ABD’deki siyasi değişim ve ekonomik belirsizlik faktörleri karşısında ECB’nin büyük zorluklarla karşı karşıya kaldığını belirten Lagarde, ticaret, savunma ve iklim konularından kaynaklanan şoklarının Avro Bölgesi’nde enflasyon oranını yükseltme riski taşıdığı uyarısında bulundu.
Lagarde, “Olağanüstü yüksek düzeyde bir belirsizlikle karşı karşıyayız. Yeni dönemde fiyat istikrarını korumak zorlu bir görev olacak. Enflasyon hedefimize mutlak bir bağlılık, hangi tür şokların parasal tepki gerektireceğini ayrıştırma yeteneği ve uygun şekilde tepki verme çevikliği gerektirecektir” dedi.

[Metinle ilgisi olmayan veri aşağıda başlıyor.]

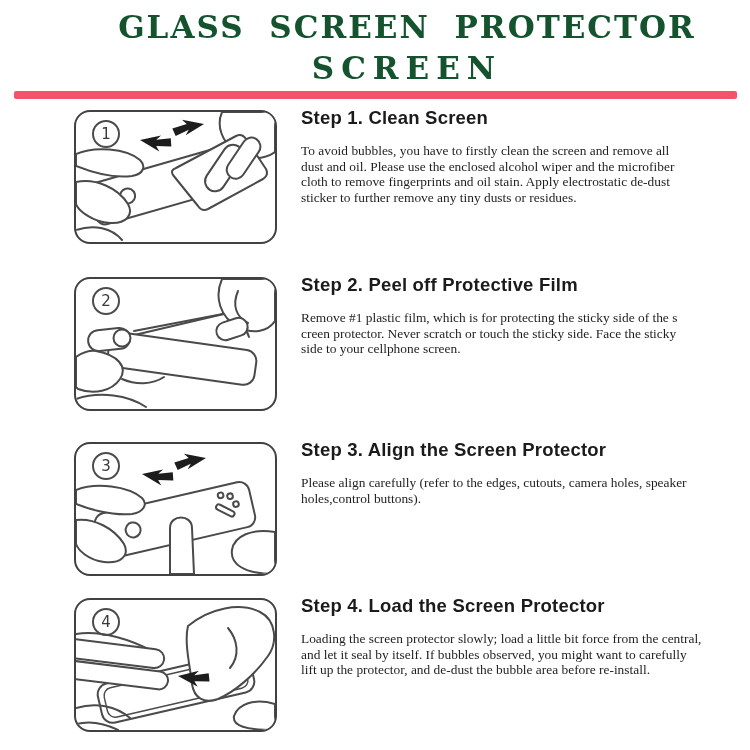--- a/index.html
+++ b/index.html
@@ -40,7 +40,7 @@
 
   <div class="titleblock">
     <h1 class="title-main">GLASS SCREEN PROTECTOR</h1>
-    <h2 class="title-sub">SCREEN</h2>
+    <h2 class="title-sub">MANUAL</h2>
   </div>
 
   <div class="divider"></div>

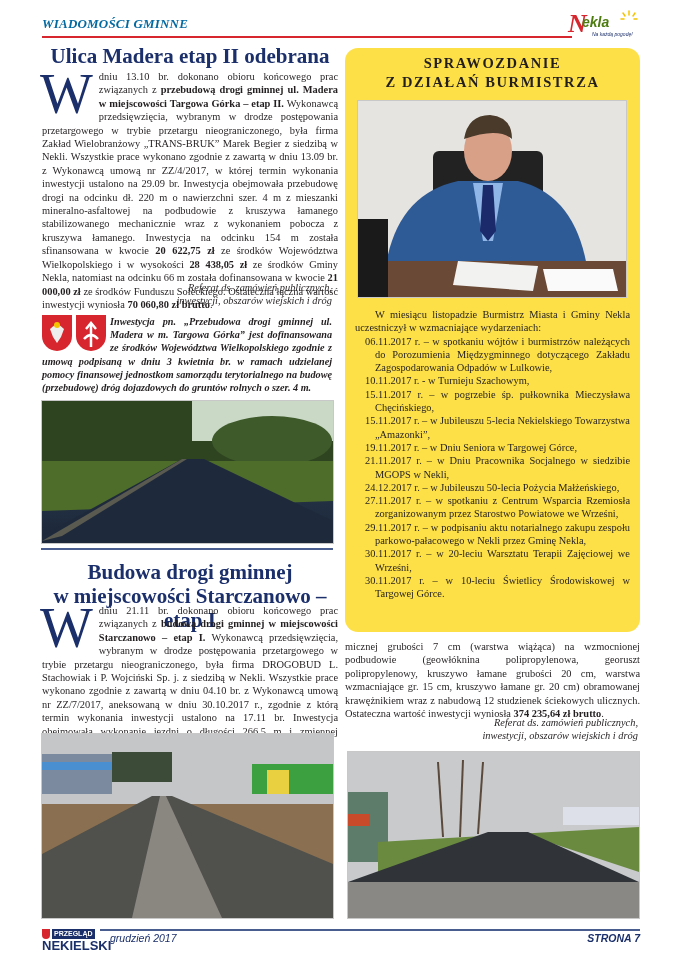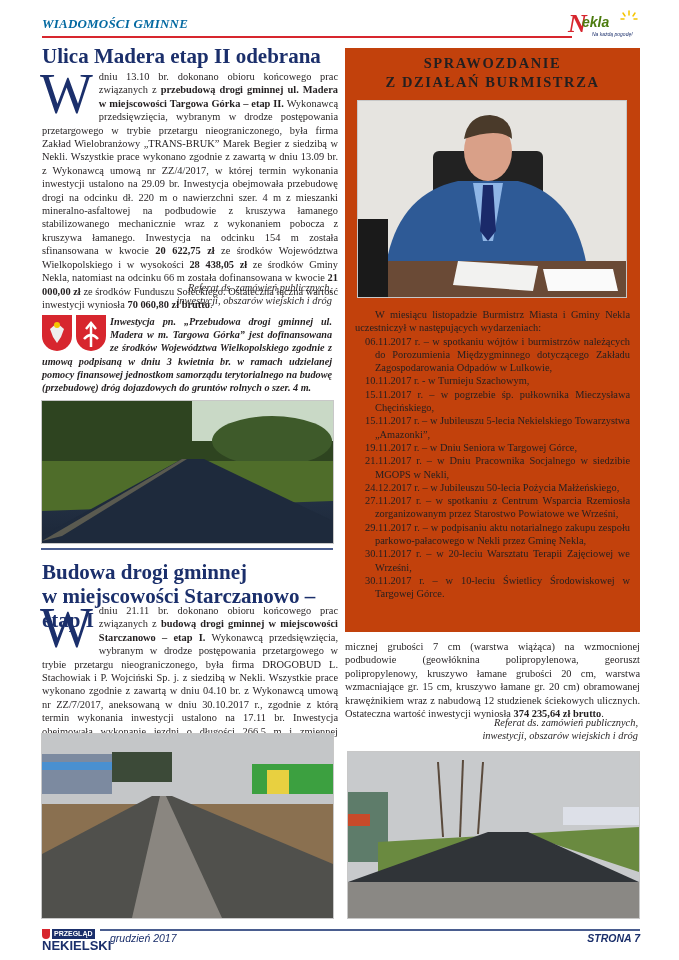--- a/index.html
+++ b/index.html
@@ -14,7 +14,7 @@
   .logo-n { position:absolute; left:0; top:0; font-family:"Liberation Serif",serif; font-style:italic; font-weight:bold; font-size:26px; color:#d7262e; line-height:28px; }
   .sun { position:absolute; right:2px; top:0; width:18px; height:14px; }
   
-  .h1 { font-weight:bold; color:#1b2f6b; text-align:left; font-size:21px; line-height:24px; }
+  .h1 { font-weight:bold; color:#1b2f6b; text-align:center; font-size:21px; line-height:24px; }
   .body-text { font-size:10.4px; line-height:13.4px; text-align:justify; hyphens:auto; }
   .body-text b { font-weight:bold; }
   .dropcap { float:left; font-size:56px; line-height:44px; color:#1b2f6b; margin:2px 6px 0 -2px; font-family:"Liberation Serif",serif; }

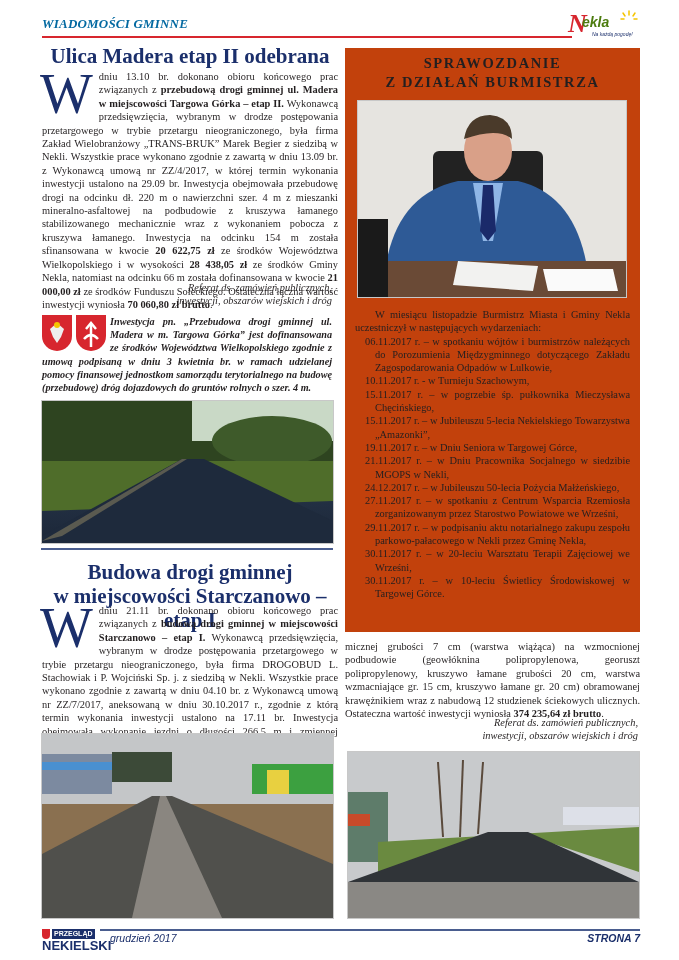--- a/index.html
+++ b/index.html
@@ -24,7 +24,7 @@
   .photo { overflow:hidden; border:1px solid #c8c8c8; }
   .blue-rule { background:#4a5d8f; height:2px; }
   
-  .sidebar { left:345px; top:48px; width:295px; height:584px; background:#c2410c; }
+  .sidebar { left:345px; top:48px; width:295px; height:584px; background:#fde047;border-radius:13px; }
   .sidebar-title { text-align:center; font-weight:bold; font-size:14.5px; line-height:19px; letter-spacing:1.6px; color:#231f20; margin-top:6px; }
   .intro { font-size:10.4px; line-height:13.3px; text-align:justify; padding:0 10px 0 10px; text-indent:20px; }
   .events { list-style:none; margin:0; padding:0 10px 0 20px; font-size:10.4px; line-height:13.3px; }

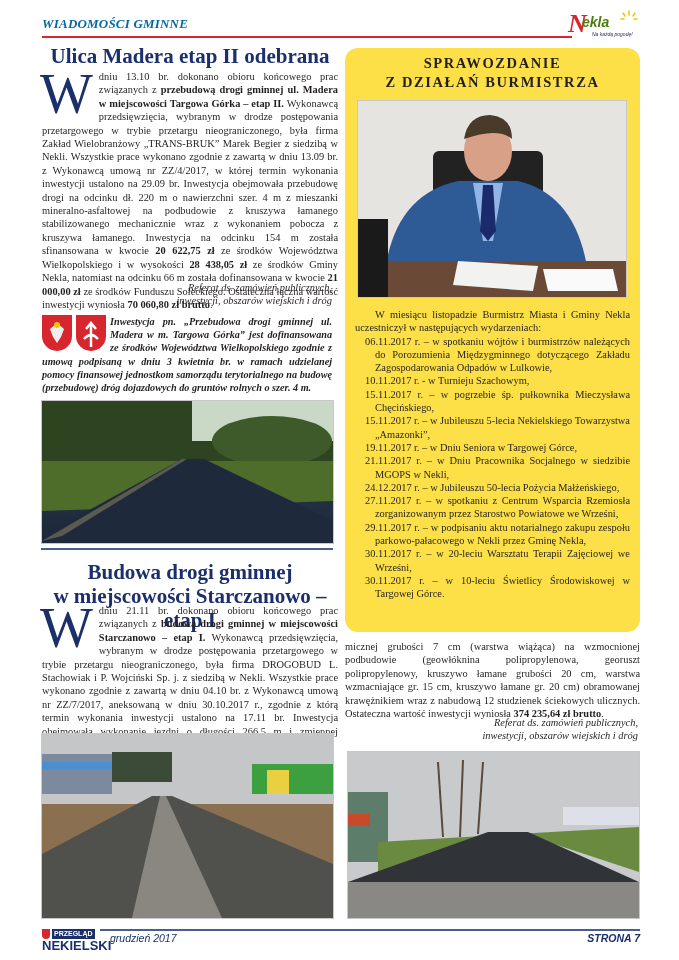--- a/index.html
+++ b/index.html
@@ -159,7 +159,7 @@
       <rect x="0" y="118" width="30" height="78" fill="#1a1a1a"></rect>
     </svg>
   </div>
-  <div class="intro" style="margin-top:10px;">W miesiącu listopadzie Burmistrz Miasta i Gminy Nekla uczestniczył w następujących wydarzeniach:</div>
+  <div class="intro" style="margin-top:10px;">W miesiącu listopadzie Burmistrz Miasta i Gminy Nekla uczestniczył w wzmacniające wydarzeniach:</div>
   <ul class="events" id="events">
       <li>06.11.2017 r. – w spotkaniu wójtów i burmistrzów należących do Porozumienia Międzygminnego dotyczącego Zakładu Zagospodarowania Odpadów w Lulkowie,</li>
       <li>10.11.2017 r. - w Turnieju Szachowym,</li>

Ticaret politikası belirsizliğine ilişkin endeksin değerinin 2021’den beri ortalama değerinin altı katından fazla olduğunu belirten Lagarde, jeopolitik risk göstergelerinin de savaşlar ve büyük terör saldırıları dışında, Soğuk Savaş’tan bu yana görülmemiş düzeylerde seyrettiğini anlattı.
Özetle faiz indirimlerine rağmen Almanya, İtalya, Fransa gibi önemli ülkelerin tahvil faizleri hala beklenen şekilde düşmezken bu durumun piyasa fiyatlamasının da ne kadar önemli ve tahvil üzerinden oluştuğunu gösteriyor.
Böylesi bir süreçte orta ve uzun vade beklentilerimizden biri olan Ons altında 3000- 3100 bandına gelerek yeni rekorlar kırılması sürecin risklere çok açık olarak ilerlediğini de bir bakıma gösteriyor.
Nakitte ve nakite yakın şekilde kalabilmek hala en geçerli strateji iken, ciddi yaklaşımlarla uygulanabilir farklı stratejiler de göz ardı etmemek hem fark oluşturmak hem de böylesi zor dönemlerde öne çıkabilecek fırsatları da görmek açısından önemli olacaktır.